D'après l'extrait sur la guerre chimique, que décida Foulkes à la fin de l'année 1916 ?

Extrait de page:
######
La grande guerre chimique : 1914-1918
certain nombre de chef de corps
que les Gas Companies n’étaient en fait qu’une simple unité supplémentaire à
leur disposition. De fait, Foulkes fut contraint d’abandonner une partie de son
contrôle opérationnel sur ses unités. Cela lui fut particulièrement pénible
lorsque le commandant d’un corps d’armée se trouvait être un farouche
adversaire des gaz.
Une fois encore, Foulkes, fervent adepte des nuées
dérivantes, se trouvait de plus en plus isolé au sein des forces armées. Un
grand nombre d’officiers, y compris au sein des Gas Companies, penchaient en
faveur de l’utilisation des projecteurs qui, outre qu’ils nécessitaient une
manutention réduite par rapport aux cylindres, semblaient être plus efficaces [430] .
Les Allemands étaient parvenus à cette même conclusion depuis plusieurs mois et
avaient déjà pratiquement abandonné les émissions de gaz au profit de l’artillerie
chimique. Au sein de l’armée britannique, l’obstination aussi incompréhensible
qu’acharnée de Foulkes retardait cette inéluctable issue. Néanmoins, et face à
la pression croissante des partisans des projecteurs, Foulkes, pourtant
réticent, décida à la fin de l’année 1916 que toutes les Gas Companies
recevraient dorénavant un entraînement à l’utilisation des projecteurs. Cette
décision fut à l’origine d’une rumeur tenace qui parcourut la Special Brigade à
la fin du mois de novembre 1916 : les compagnies allaient bientôt
abandonner définitivement les cylindres pour les projecteurs [431] .
Ces supputations furent relancées quelques jours plus tard lorsque le général Haig
et le directeur du Gas Service recommandèrent une réduction drastique du nombre
de Cylinders Companies dans le but de les transformer en Mortar Companies [432] .
######
Entrées de données:

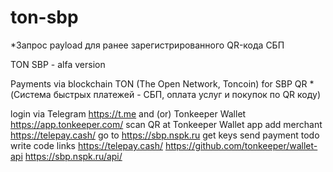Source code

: # ton-sbp
*Запрос payload для ранее зарегистрированного QR-кода СБП

TON SBP - alfa version

Payments via blockchain TON (The Open Network, Toncoin) for SBP QR *(Система быстрых платежей - СБП, оплата услуг и покупок по QR коду)

login via Telegram https://t.me and (or) Tonkeeper Wallet https://app.tonkeeper.com/
scan QR at Tonkeeper Wallet app
add merchant https://telepay.cash/
go to https://sbp.nspk.ru
get keys
send payment
todo
  write code
links
https://telepay.cash/
https://github.com/tonkeeper/wallet-api
https://sbp.nspk.ru/api/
######
Résultat de l'exercice:
Il décida que toutes les Gas Companies recevraient dorénavant un entraînement à l'utilisation des projecteurs.